Anyway, back in 2011, I was on a mood stabiliser to even out my moods- Carbamazepine, that wasn’t holding my depressive moods at all. In truth I had been clinically depressed on and off since 2008 and my Doctors were begging me to try Lithium to improve my moods but I refused, being frightened as it is a far stronger drug and I was concerned about its side effects.
After my hospitalisation in 2014, I decided to try Lithium as it had worked for my Dad and my bipolar is far more under control. I wanted to share this message that I wrote about my bipolar at the time. It shows what having this illness is like and I hope will raise awareness or give others comfort that they are not alone.
2011 Entry
‘ If I was to describe how having bipolar disorder makes you feel- Its like having two yous. I mainly suffer from depression and so one me hides from the world, feels frightened and anxious, down, can’t do anything- go to work , see friends, walk down a road. And the other half of me is my bubbly happy self- seeing friends and loving theatre, music, nature, travelling and life.
I am, believe it or not, a people person. But then irrationality takes over me and I don’t know who I am. I become a scared child, who hides in her bed for comfort. I become someone that I don’t know. And I don’t want this anymore.
I don’t want to be so frightened. I want to live.

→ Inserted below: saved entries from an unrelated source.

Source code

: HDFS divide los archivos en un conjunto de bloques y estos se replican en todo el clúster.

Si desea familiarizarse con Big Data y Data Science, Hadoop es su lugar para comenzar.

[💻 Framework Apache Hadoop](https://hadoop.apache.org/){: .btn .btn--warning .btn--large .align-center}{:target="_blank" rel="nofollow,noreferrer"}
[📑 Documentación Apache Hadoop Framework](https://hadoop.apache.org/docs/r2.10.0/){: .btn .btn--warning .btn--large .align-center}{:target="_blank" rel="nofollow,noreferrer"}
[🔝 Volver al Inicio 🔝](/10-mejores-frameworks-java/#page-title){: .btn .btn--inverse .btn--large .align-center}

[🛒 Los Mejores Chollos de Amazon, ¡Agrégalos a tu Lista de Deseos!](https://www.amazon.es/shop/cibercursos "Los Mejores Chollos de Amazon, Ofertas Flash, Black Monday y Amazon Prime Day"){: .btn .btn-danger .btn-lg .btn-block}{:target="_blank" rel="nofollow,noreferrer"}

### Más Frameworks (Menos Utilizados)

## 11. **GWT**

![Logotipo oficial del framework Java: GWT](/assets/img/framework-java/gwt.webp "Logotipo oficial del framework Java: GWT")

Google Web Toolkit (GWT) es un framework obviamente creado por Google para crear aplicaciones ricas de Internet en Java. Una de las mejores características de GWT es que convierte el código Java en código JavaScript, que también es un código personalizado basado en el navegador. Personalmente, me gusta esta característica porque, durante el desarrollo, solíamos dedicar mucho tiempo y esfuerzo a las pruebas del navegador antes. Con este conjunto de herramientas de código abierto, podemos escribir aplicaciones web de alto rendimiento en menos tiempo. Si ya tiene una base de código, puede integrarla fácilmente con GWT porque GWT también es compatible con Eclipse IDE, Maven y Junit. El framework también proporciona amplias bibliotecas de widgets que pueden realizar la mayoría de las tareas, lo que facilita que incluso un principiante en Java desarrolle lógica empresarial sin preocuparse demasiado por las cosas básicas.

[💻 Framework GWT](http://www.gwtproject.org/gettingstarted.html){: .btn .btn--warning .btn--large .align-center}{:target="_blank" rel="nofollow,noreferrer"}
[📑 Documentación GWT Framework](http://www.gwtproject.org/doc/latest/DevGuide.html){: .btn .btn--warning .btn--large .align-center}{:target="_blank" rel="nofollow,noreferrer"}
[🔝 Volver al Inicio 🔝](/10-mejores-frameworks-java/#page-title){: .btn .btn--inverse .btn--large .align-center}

Part of this though is not bipolar disorder- its separate anxiety that bubbles up when I am under stress in my life. I feel a sickening feeling of fear in my stomach- gurgling away, palms sweat and mind replays the ‘fearful’ scene over and over. I isolate myself because I become scared of peoples judgement of me. Its irrational but the physical symptoms of fear feel very bad.
I know I can get better and rid myself of the symptoms. I know I can move forward and follow methods that will get rid of it. I just have to use all the advice I know and all the common sense I can to push forward. To keep challenging myself, because I can do it and I am going to get better.